石川県能登半島を震源とする最大震度7の地震(以下、能登半島地震)は、企業にも影響が出ている。東京商工リサーチ(TSR)は、地震後の1月1日~4日までに地震の影響を適時開示情報で公表した上場会社を集計、調査した。これによると29社が影響を公表し、一部や軽微を含め「影響あり」(すでに解消含む)は24社だった。被災内容では、「建物の損壊・破損」が16社、「生産ラインや設備などの被害」が13社、「ライフラインやインフラへの影響」などが6社だった。

東京証券取引所など国内の全証券取引所に株式上場する企業のうち、能登半島地震に関する適時開示情報を公表したのは29社だった。このうち、「影響なし」は5社で、「影響あり」は24社だった。特に強い揺れで被害が激しかった石川県内に本社や工場、店舗などがある企業の開示が相次いだ。製造業では、工場内の建物破損や生産設備に被害が発生し、震源地に近いエリアでは生産活動の再開に時間を要する可能性がある。
また、一部の企業では相次ぐ余震や道路網の寸断、通信インフラ障害で被害状況の確認作業が容易でない状況が続く。従業員の安全を最優先にしながら、被害確認や復旧作業を行っている企業も多い。こうしたなか、ジャパンディスプレイ(本社・東京都港区)や歯愛メディカル(同・石川県能美市)は、地震の発生直後から一部の工場や本社を住民に避難場所として開放した。
被災地では、従業員や家族が被災した企業も少なくない。事業の復旧や再開に向けては停電や断水など、ライフラインやインフラの復旧が必要で、被災者や被災した企業には国や自治体、取引先の臨機応変な支援が急がれる。

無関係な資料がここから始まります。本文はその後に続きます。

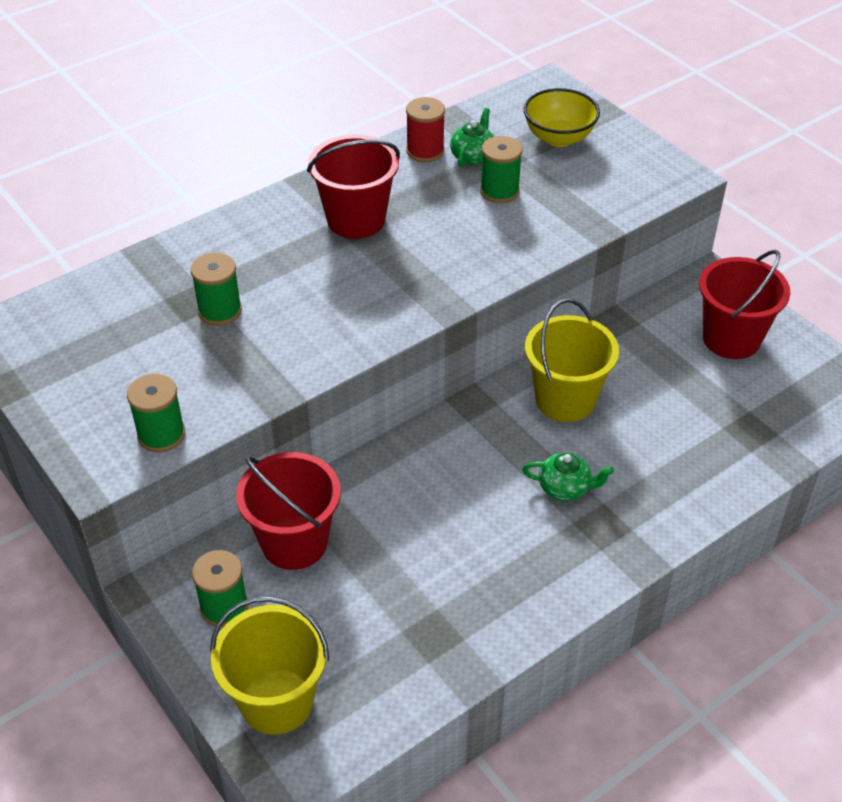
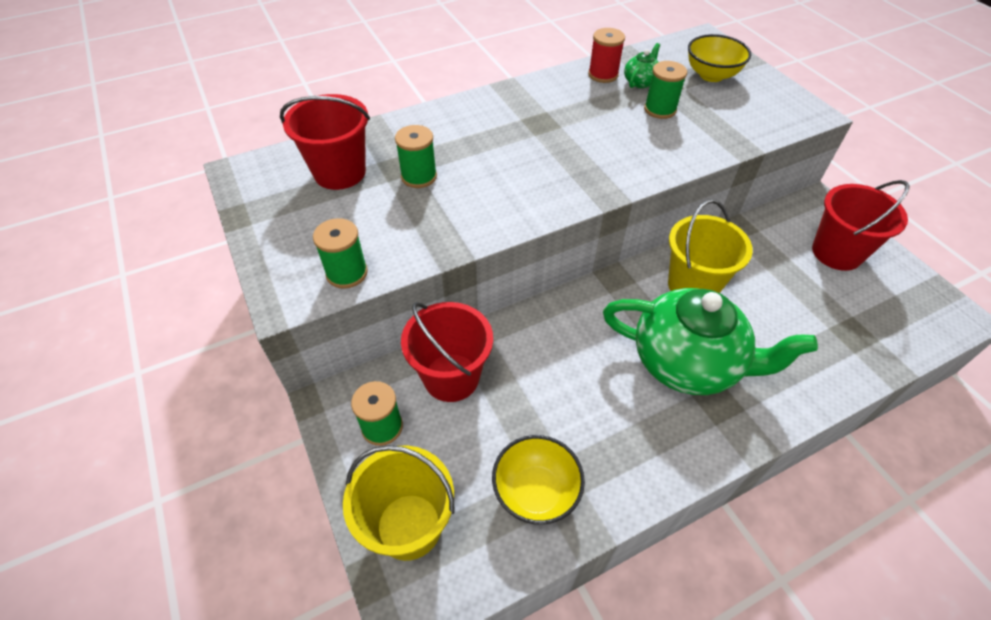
camera: 10 degrees right, 5 degrees up
(356, 220) = (541, 119): red bucket -> red bucket (340, 172)
(410, 647) = (536, 492): none -> yellow bowl
(565, 488) = (687, 362): green teapot -> green teapot, size x2.43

※ 能登半島地震が発生した1月1日~4日23時59分までに「適示開示情報閲覧サービス」でリリースされた資料で、 「能登半島地震」の影響に関するリリースを対象に集計した。業種は、証券コード業種分類に基づく。


開示企業は29社、24社が「影響あり」

「能登半島地震」の影響を開示した29社のうち、「影響なし」は5社、「影響あり」は24社だった。

被災内容(複数要因有り) 建物損壊が最多

判明した被災内容別は、工場や店舗建物への被害開示が最多の16社だった。次いで、生産ラインや設備、店舗機器などの被害が13社、断水などライフラインやインフラが6社、商品の荷崩れなどによる製(商)品・在庫品損傷等が5社で続いた。

業種別 小売業が6社

「影響あり」を開示した24社の業種を分析した。最多は、ドラッグストアなど一部店舗が被災した「小売業」が6社。次いで、介護など「サービス業」が4社、工場が被災地域に所在した「電気機器」が3社、倉庫が被災したなど「卸売業」が3社、営業所の被災など「陸運業」が2社の順だった。